The artist Ben Quilty, who was Australia’s official wartime artist in Kabul, helmed a fundraising drive that brought in more than AU$4.6 million (about US$3.37 million) for the United Nations‘ refugee agency to support Afghans. [Ocula]
Fashion photographer Bruce Weber is said to have settled a lawsuit brought against him by a group of male models who alleged that he sexually assaulted them. Weber reportedly did not admit to any wrongdoing; the terms of the agreement are not known. [Page Six]
In its budget for next year, the South Korean government has included ₩5.8 billion (about $5.01 million) to manage and exhibit the 23,000 artworks recently donated by the family of the late Samsung chairman Lee Kun-hee. Two Seoul locations are currently being considered for a permanent home for the collection. [Korea Herald]
More evidence that we live in incredible times. United Talent Agency has signed on to represent CryptoPunks, and two other NFT projects from their creator, Larva Labs, in potential deals in film, video games, TV shows, and more. [CoinDesk]
Here’s a look inside the Los Angeles home shared by dealer David Kordansky and his wife, artist Mindy Shapero. “Dave is kind of a Deadhead who’s become one of the pioneering art dealers of his generation, and that’s what the house looks like,” the artist Rashid Johnson said. [W Magazine]
An East Village loft that was once the home and studio of artist William Wegman is on the market.
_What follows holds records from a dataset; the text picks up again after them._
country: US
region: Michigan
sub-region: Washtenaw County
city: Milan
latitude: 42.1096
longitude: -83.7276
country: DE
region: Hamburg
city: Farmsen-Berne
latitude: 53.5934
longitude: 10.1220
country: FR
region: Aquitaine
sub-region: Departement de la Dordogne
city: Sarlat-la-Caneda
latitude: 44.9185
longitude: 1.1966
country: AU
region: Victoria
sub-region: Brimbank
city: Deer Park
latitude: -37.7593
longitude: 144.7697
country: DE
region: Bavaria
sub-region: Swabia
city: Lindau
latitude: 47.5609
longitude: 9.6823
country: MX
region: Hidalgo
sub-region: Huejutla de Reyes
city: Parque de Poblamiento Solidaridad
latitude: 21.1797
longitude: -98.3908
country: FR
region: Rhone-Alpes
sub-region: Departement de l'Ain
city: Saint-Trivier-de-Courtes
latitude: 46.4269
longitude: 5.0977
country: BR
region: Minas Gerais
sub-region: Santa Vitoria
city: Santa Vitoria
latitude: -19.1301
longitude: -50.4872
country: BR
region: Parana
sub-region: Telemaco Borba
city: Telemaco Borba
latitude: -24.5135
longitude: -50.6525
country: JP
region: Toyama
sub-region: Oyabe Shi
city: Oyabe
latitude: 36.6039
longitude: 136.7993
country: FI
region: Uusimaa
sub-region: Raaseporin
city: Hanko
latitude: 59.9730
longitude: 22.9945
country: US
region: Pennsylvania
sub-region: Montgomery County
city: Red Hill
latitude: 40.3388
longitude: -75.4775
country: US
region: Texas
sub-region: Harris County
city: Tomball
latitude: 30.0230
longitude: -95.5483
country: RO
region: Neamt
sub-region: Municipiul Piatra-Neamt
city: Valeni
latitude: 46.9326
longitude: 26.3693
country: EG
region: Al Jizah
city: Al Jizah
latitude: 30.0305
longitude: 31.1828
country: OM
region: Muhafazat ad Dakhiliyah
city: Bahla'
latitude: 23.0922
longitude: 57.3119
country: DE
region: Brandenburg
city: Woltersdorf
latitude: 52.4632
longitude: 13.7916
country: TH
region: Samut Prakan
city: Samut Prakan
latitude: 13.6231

It comes with a bathroom mosaic by the artist and a serious art pedigree: curator Cay Sophie Rabinowitz and filmmaker and photographer Timothy Greenfield-Sanders have also owned it at various points. Its price: $2.75 million. [6sqft]
THERE ARE MANY WAYS TO ENTICE DONORS: galas, gifts, exclusive invitations, and so forth. Raising money for the renovation of its Jeff Koons Puppy (1992) sculpture via a crowdfunding effort, the Guggenheim Bilbao has taken the unique approach of having the rapper M.C. Gransan record a music video about the towering floral sculpture, Artnet News reports . Its chorus goes: “It’s the P, with the U, with the P, with the P, with the Y. So please don’t kill my vibe.” Great stuff! But you need to hear those words, not just read them. Give it a listen.